DOCUMENT SOURCE>
--------------------------------
Il suffit de se pencher sur le cas du Mexique et d'examiner les conséquences de l'ALENA
sur ce pays. Bien que le PIB ait pas mal augmenté, les inégalités sociales se sont
exacerbées. Le nombre de mexicains qui gagnent moins que le salaire minimum a
augmenté d'un million. Huit millions de familles se sont appauvries et le nombre de
personnes qui vivent dans un état de pauvreté est passé de 49 % de la population à 75 %.
Dans la seule année 2000, 200.000 emplois ont été supprimés dans le secteur privé.
Globaliser la résistance
Contre un système global qui exclut un nombre toujours plus grand de personnes, seule
une lutte globale pourra indiquer des alternatives possibles. Par conséquent, la lutte contre
la ZLEA est notre lutte à tous. Le Plébiscite sur la ZLEA est un instrument important de
cette lutte. Il a pour objectifs de conscientiser et mobiliser le peuple, d'élever le niveau de
conscience politique, de changer le modèle économique actuel, de défendre la
souveraineté nationale, d'interdire la mise en place de l'accord sur la ZLEA et de contribuer
au débat et à la construction d'un projet populaire pour le Brésil.
Lors de la manifestation contre la ZLEA à Porto Alegre, en février 2002, pendant le 2ème
Forum Social Mondial, les engagements suivants ont été pris pour exprimer notre lutte
commune :
Lutter pour les droits fondamentaux de nos peuples : souveraineté, identité, autonomie et
liberté, satisfaction des besoins fondamentaux ; lutter contre le capital financier et ses
intérêts insatiables, contre le paiement de la dette externe, la manipulation économique et
la corruption politique. Bref, démasquer et combattre la ZLEA en participant au Plébiscite.
--------------------------------
DONNÉES ÉTUDIÉES>
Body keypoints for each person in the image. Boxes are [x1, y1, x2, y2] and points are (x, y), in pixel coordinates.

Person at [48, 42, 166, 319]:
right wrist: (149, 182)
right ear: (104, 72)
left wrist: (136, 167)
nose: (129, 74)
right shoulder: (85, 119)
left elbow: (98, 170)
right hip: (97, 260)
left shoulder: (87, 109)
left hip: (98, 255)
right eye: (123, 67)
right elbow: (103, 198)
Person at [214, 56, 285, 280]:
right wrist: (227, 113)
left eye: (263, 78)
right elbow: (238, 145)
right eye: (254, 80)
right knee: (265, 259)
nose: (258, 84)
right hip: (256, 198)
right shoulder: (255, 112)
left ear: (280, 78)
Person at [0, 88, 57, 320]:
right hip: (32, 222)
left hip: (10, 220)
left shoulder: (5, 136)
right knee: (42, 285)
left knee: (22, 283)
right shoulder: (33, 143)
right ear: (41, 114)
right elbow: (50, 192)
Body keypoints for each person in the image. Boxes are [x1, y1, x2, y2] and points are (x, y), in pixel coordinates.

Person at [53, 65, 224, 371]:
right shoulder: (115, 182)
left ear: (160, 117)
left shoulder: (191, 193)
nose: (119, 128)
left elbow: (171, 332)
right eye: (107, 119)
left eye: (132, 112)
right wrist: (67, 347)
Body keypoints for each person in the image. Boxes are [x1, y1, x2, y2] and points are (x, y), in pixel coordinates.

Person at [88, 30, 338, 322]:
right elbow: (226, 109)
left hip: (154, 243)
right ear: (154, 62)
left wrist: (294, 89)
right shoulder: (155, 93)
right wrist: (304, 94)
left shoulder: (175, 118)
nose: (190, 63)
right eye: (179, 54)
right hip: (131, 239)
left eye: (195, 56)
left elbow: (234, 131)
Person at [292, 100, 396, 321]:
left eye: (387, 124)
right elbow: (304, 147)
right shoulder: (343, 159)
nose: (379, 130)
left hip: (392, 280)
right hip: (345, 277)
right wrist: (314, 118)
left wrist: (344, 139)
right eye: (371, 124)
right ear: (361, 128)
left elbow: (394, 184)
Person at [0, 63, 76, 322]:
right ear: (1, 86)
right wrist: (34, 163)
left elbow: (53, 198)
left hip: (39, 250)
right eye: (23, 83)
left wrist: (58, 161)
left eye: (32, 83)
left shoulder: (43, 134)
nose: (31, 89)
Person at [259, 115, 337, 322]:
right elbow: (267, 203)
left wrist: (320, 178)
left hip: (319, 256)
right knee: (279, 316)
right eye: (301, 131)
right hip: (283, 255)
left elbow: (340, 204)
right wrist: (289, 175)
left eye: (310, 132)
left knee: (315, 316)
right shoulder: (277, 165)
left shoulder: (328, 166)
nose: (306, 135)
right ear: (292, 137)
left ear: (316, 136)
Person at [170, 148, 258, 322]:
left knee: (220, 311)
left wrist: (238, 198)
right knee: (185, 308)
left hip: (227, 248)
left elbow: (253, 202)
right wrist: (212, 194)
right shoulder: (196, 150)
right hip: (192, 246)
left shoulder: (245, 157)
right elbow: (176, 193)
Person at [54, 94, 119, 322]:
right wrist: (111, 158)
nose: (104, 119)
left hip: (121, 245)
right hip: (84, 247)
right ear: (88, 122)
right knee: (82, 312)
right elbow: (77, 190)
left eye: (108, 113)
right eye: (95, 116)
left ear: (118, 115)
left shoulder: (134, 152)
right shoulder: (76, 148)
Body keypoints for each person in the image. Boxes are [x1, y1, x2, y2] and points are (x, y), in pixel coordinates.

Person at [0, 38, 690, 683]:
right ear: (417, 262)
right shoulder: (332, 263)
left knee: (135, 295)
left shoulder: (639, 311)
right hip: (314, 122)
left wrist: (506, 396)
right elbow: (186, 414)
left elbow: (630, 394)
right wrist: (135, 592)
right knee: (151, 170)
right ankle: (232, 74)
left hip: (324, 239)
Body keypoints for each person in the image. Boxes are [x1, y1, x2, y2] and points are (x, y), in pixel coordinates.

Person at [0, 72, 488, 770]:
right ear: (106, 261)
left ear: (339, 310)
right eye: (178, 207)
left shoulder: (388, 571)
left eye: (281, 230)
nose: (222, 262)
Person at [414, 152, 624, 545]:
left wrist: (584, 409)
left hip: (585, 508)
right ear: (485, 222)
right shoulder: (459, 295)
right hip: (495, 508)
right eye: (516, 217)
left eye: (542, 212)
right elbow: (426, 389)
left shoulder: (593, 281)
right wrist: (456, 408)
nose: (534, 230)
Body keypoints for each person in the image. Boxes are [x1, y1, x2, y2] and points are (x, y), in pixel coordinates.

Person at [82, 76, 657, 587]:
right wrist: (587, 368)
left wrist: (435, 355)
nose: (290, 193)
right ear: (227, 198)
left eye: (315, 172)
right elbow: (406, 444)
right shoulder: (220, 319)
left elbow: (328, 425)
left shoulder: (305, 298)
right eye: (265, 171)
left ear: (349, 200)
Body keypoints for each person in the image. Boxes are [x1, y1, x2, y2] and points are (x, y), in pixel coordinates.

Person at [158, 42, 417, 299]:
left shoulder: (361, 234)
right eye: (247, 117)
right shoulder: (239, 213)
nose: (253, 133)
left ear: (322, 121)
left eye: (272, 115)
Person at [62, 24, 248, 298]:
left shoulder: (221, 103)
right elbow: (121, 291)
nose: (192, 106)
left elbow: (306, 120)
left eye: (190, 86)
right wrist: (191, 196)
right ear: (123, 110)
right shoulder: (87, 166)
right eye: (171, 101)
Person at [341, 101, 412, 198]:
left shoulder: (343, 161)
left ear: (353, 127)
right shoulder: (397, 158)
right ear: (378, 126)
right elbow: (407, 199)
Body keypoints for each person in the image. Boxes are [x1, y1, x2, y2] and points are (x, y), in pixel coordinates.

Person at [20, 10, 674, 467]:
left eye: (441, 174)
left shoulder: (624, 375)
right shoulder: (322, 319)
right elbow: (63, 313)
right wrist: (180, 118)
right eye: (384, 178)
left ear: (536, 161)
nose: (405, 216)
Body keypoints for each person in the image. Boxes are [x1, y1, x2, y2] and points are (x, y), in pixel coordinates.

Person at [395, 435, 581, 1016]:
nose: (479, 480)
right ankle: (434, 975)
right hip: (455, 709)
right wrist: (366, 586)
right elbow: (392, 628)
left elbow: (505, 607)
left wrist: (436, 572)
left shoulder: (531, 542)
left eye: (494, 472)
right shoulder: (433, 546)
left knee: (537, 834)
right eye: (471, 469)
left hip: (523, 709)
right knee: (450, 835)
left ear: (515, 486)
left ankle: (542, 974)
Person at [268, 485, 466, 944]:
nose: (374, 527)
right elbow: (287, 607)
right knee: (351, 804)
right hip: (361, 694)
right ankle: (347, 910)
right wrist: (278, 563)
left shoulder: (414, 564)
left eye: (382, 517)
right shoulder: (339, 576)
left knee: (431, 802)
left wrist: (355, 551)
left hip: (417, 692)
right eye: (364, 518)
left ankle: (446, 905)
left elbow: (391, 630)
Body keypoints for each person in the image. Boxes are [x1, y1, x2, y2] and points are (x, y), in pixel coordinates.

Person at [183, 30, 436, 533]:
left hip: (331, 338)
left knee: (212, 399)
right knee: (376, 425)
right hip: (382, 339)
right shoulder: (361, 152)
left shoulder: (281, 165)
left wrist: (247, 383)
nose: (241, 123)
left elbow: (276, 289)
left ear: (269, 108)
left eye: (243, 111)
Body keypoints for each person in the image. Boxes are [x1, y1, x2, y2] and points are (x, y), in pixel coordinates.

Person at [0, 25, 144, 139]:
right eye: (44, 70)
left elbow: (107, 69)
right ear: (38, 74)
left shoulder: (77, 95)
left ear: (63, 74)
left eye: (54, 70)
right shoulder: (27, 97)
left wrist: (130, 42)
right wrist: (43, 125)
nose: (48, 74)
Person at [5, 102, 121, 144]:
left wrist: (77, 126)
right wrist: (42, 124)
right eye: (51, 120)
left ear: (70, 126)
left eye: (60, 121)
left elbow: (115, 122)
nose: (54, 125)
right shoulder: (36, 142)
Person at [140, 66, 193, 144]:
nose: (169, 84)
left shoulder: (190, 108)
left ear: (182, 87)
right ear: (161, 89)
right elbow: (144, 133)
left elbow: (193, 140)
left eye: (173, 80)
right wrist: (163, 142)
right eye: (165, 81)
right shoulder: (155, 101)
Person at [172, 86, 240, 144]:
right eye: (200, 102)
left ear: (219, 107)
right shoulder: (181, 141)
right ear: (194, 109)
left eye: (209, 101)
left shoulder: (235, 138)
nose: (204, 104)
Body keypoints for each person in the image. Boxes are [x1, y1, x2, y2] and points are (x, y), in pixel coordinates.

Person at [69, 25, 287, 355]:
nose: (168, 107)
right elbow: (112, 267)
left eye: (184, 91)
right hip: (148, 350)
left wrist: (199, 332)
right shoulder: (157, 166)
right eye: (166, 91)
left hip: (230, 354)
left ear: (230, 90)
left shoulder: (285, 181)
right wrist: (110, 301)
--------------------------------
TÂCHE À RÉALISER 1> Énumérez tous les objectifs que le texte sur la ZLEA attribue au Plébiscite.
TÂCHE À RÉALISER 2>
Répondez aux questions suivantes d'après le texte sur la ZLEA.
(a) Au Mexique, de quel pourcentage à quel pourcentage de la population est passé le nombre de personnes vivant dans un état de pauvreté ?
(b) Combien d'emplois ont été supprimés dans le secteur privé au cours de la seule année 2000 ?
(c) Dans quelle ville et à quelle date a eu lieu la manifestation contre la ZLEA mentionnée dans le texte ?
TÂCHE À RÉALISER 3> Poursuivez le texte sur la ZLEA à partir de sa dernière phrase.
Les entrées n'ont aucun rôle dans ce travail.

RÉSULTAT OBTENU 1>
- conscientiser et mobiliser le peuple
- élever le niveau de conscience politique
- changer le modèle économique actuel
- défendre la souveraineté nationale
- interdire la mise en place de l'accord sur la ZLEA
- contribuer au débat et à la construction d'un projet populaire pour le Brésil

RÉSULTAT OBTENU 2>
(a) De 49 % à 75 %.
(b) 200.000 emplois.
(c) À Porto Alegre, en février 2002.

RÉSULTAT OBTENU 3>
Du fait de leur culture, de leurs coutumes et des différentes formes qu'ils ont de se
manifester et d'exiger leurs droits, les émigrants qui partent aujourd'hui vers les pays
riches, apportent avec eux un grand potentiel transformateur et mobilisateur. Si nous
observons l'histoire, tout au long des siècles, nous constatons que les grandes évolutions
de l'humanité ont presque toujours été précédées de mouvements migratoires. L'exode
des émigrants vers les pays riches montre le besoin urgent de changements dans
l'économie et la politique des pays pauvres. Le capital financier qui se concentre dans les
pays riches, bien souvent grâce au paiement de la dette externe des pays pauvres, est
celui qui fait défaut à ces derniers pour créer des emplois, satisfaire les besoins
fondamentaux des populations, bref celui qui pourrait ouvrir de nouvelles perspectives et
éviter l'émigration.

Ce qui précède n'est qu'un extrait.